The much delayed auction for the next generation 3G/4G spectrum has recently been given a boost as policy directives from the Ministry of Information Technology (MoIT) have been approved by the prime minister and issued to Pakistan Telecom Authority (PTA).
The entire process is expected to be completed by February 2014 and raise Rs120 billion ($1.13billion) or Rs40billion per spectrum, according to the government’s budgetary estimates. Further, the auction will be technology neutral allowing three successful bidders of the spectrum to decide whether to set up 3G, 4G or LTE (Long Term Evolution or 4G LTE) networks, said a telecom analyst at Arif Habib Research. The News Karachi reported.
“3G spectrum will likely increase mobile internet usage and further penetrate the vast majority of prepaid users,” said the analyst, adding that the technology will also play a role in developing upcoming telecom fields, which could further increase Average Revenue Per Units (ARPUs) of cellular companies.
However, officials belonging to the telecom sector have some reservations.
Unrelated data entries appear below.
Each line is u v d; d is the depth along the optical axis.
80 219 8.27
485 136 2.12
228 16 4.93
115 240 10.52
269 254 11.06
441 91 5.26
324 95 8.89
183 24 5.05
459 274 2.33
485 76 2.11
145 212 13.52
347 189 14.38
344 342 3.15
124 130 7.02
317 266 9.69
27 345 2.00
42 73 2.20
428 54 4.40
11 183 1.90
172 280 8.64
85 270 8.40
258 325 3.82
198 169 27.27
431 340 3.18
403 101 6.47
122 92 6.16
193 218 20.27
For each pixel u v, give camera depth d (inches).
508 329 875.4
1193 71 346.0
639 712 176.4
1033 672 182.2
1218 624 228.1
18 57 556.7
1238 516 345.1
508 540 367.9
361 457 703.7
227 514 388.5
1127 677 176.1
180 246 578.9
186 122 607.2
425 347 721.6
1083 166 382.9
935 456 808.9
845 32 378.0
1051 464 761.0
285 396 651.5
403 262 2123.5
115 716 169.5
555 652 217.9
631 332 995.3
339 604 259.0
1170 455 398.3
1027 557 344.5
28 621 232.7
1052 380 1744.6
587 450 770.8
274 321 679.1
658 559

They believe that the biggest challenge for the Pakistan Telecommunication Authority (PTA) is to ensure a fair spectrum price, as a means of providing a level-playing field to the telecom industry. “This will ensure the outreach of 3G services to consumers through infrastructure investment and network optimization by telecom operators.”
The PTA would also do well to learn from recent 3G auctions in the South Asian region, particularly in India and Bangladesh, said another cellular analyst.
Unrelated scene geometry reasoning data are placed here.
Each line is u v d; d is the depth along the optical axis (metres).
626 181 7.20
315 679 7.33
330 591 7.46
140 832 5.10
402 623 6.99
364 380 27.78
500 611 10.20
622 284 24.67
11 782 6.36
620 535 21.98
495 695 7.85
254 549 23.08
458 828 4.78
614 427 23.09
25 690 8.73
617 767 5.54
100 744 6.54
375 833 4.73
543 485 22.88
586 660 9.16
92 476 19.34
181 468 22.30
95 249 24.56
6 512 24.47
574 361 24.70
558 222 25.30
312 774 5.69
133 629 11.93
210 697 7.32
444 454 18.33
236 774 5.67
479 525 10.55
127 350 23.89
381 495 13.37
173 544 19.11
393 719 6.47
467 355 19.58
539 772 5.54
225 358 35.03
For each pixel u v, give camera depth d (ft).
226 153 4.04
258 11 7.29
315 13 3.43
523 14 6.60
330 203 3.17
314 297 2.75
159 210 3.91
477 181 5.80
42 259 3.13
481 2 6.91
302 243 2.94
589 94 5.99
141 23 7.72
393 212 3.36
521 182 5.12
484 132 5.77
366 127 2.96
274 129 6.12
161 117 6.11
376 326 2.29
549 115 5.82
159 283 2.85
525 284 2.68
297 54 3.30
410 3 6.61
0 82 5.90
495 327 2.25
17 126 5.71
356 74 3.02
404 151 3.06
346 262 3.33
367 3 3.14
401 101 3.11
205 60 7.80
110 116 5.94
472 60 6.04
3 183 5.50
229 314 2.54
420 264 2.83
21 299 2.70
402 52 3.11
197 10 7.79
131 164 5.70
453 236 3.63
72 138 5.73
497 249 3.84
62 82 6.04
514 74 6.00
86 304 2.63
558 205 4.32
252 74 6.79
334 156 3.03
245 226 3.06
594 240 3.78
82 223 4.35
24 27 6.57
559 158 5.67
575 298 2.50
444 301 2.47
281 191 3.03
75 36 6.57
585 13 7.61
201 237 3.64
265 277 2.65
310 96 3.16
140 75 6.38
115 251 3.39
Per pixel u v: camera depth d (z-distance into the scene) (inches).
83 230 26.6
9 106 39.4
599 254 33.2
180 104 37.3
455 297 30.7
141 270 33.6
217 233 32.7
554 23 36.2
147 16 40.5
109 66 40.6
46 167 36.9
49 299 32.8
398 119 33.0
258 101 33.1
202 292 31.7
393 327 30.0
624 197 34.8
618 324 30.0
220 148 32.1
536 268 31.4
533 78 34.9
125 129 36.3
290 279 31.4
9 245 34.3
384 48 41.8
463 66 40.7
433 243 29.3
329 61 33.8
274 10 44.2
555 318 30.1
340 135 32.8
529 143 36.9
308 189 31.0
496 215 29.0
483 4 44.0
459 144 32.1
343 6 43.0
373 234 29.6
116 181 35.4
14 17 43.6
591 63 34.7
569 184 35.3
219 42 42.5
A closer look at the India and Bangladesh scenarios provides relevant lessons for the auctioning of 3G licences in Pakistan, where the total available spectrum stands at 30Ghz and an operator may bid for 10Ghz at the minimum to implement 3G services on its infrastructure. “This means that out of the five operators, only 3 operators will be able to acquire a licence to offer 3G services,” said the telecom analyst.
Another telecom official cited the example of Bangladesh and India to explain the challenges ahead for the local telecom sector. The Bangladeshi market touched 107 million cellular subscribers in June 2013 and 3G licences were auctioned on September 8 2013, with a commercial spectrum of 50 GHz available for the auction, he said.
Four out of the five operators in Bangladesh succeeded in buying 3G spectrum, with one operator left out due to the non-payment of the bidding fee. The state-owned cellular operator bought 20 GHz, while the remaining three operators bought 5 GHz each. Despite a fair base price of $21 million/MHz, 15 GHz of spectrum was left unsold, said the telecom analyst.
“India’s 3G licence auction and the subsequent backlash provide an insight into how a high base price can hinder the roll out of 3G services.” The Indian government aimed to make the 3G spectrum available in 22 regions across the country with 14 operators competing for the licenses. However, out of these 14 only nine succeeded in finally acquiring a licence due to the high cost attached to the 3G license, the analyst said.
“However, despite a large market and increasing data usage, the uptake of 3G services in India has not been as widespread as expected.”
The PTA has already stated that one operator may also bid for more than one licence, which is the least beneficial scenario for consumers due to a decreased opportunity for competition.
Cellular operators said that with the uptake of data services, entrepreneurship and local business will also benefit, in turn creating socio economic gains for the country. “3G is not just access to mobile broadband. It has a cascading role in the economy through e-health, e-agriculture, e-education and employment,” said one telecom expert.
Telecom operators said that the objective of the 3G auction should not be revenue maximization in the short-term but promoting mobile broadband at affordable rates and encouraging the industry to invest in licences and infrastructure to extend benefits to the end consumers.